What could be controversial about a White House summit on ways to protect kids from cyberporn? Given the supporters of a safe Internet slated to attend--from Attorney General Janet Reno to execs from Walt Disney, Microsoft, and America Online--you'd think the Dec. 1-3 confab would be a celebration of family values. But it's looking more like a family feud.
Companies can hardly wait to showcase their latest plans for carving out G-rated places in cyberspace. Walt Disney Co., for example, will use the summit to trumpet a new E-mail feature that allows parents to control their children's correspondence online. And summit participants will announce a new "cyber-911" Web site to which incidents of online child predation can be reported.
But such proposals have caused a rift in the coalition of online service companies, content providers, and civil-liberties groups that teamed up to successfully fight the Communications Decency Act. The CDA, which attempted to ban online smut entirely, was struck down by the Supreme Court.
JAWBONING. This time, free-speech advocates, who vehemently oppose ratings, are lining up against the online service providers. The American Civil Liberties Union, along with news organizations such as the Society of Professional Journalists, accuse America Online Inc., Microsoft Corp., and other online biggies of selling out free speech in their rush to make cyberspace a mass medium. "In an attempt to create a greater market for the Internet, you shouldn't go for the quick and dirty solution," says Jeff Chester, executive director of the Center for Media Education, a media watchdog group.
Ever since the CDA's defeat, the White House has jawboned the industry--including summit sponsors AOL, Microsoft, Disney, Time Warner, and AT&T--to pursue self-regulation. And some independent ratings agencies have sprung up to help. In October, Digital Equipment Corp.'s Alta Vista search-engine subsidiary announced it would provide the services of Net Shepherd, a for-profit Calgary (Alta.)-based ratings agency. Disney now rates its sites using benchmarks from the nonprofit Recreational Software Advisory Council (RSAC), the leading Net rating agency. Microsoft is using RSAC ratings in its Internet Explorer Web browser, too.
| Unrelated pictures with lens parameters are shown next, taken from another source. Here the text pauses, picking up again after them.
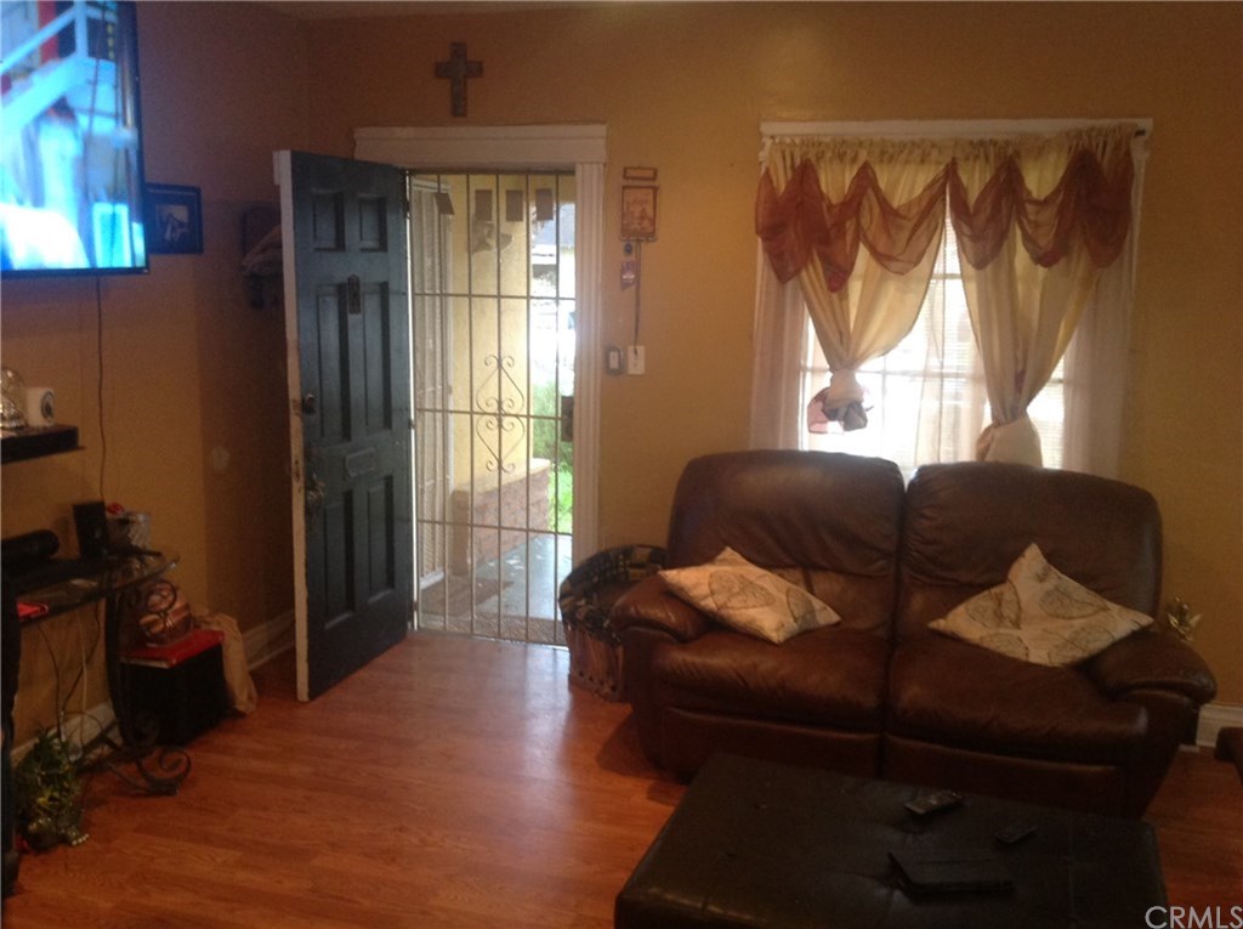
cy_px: 464
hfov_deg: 52.7
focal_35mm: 35
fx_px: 1255
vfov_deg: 40.6
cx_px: 622
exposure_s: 1/15
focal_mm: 4.28
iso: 160
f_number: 2.4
PTA PROJECT. But cyber-libertarians say the industry is rushing to do what they feared would happen under the CDA. "The result [of ratings] will be an Internet that is no longer hospitable to a diversity of viewpoints," says Barry Steinhardt, associate director of the ACLU. Steinhardt will lead an alliance of civil-liberties and journalism groups who oppose ratings at a Dec. 1 countersummit.
The debate over ratings even has some companies at odds with themselves. Time Warner Inc., for example, is officially agnostic on ratings. But Time Inc. New Media voted in August (along with other news organizations, including BUSINESS WEEK) to oppose ratings for news when the issue was put to a vote by the Internet Content Coalition, which represents online- content companies. Meeting participants also voted unanimously against any system where a third-party arbiter would determine what sites constitute news. "It's important for First Amendment companies to be proselytizers to others dancing around the Internet space," says Daniel Okrent, editor of Time Inc. New Media. "There's a real consequence to the quality of journalism if we rate."
Ratings backers say nonprofits such as the Parent-Teacher Assn. could band together to provide this service. The idea: They could comb the Net for sites that meet their standards, then grant them a seal of approval.
Meanwhile, Republicans in Congress are readying their next salvo--legislation introduced by Senator Dan Coats (R-Ind.) on Nov. 8 to outlaw commercial online content that's "harmful to minors." The online industry and public-interest groups are united against this "Son of CDA." But their fractious infighting could weaken their hand.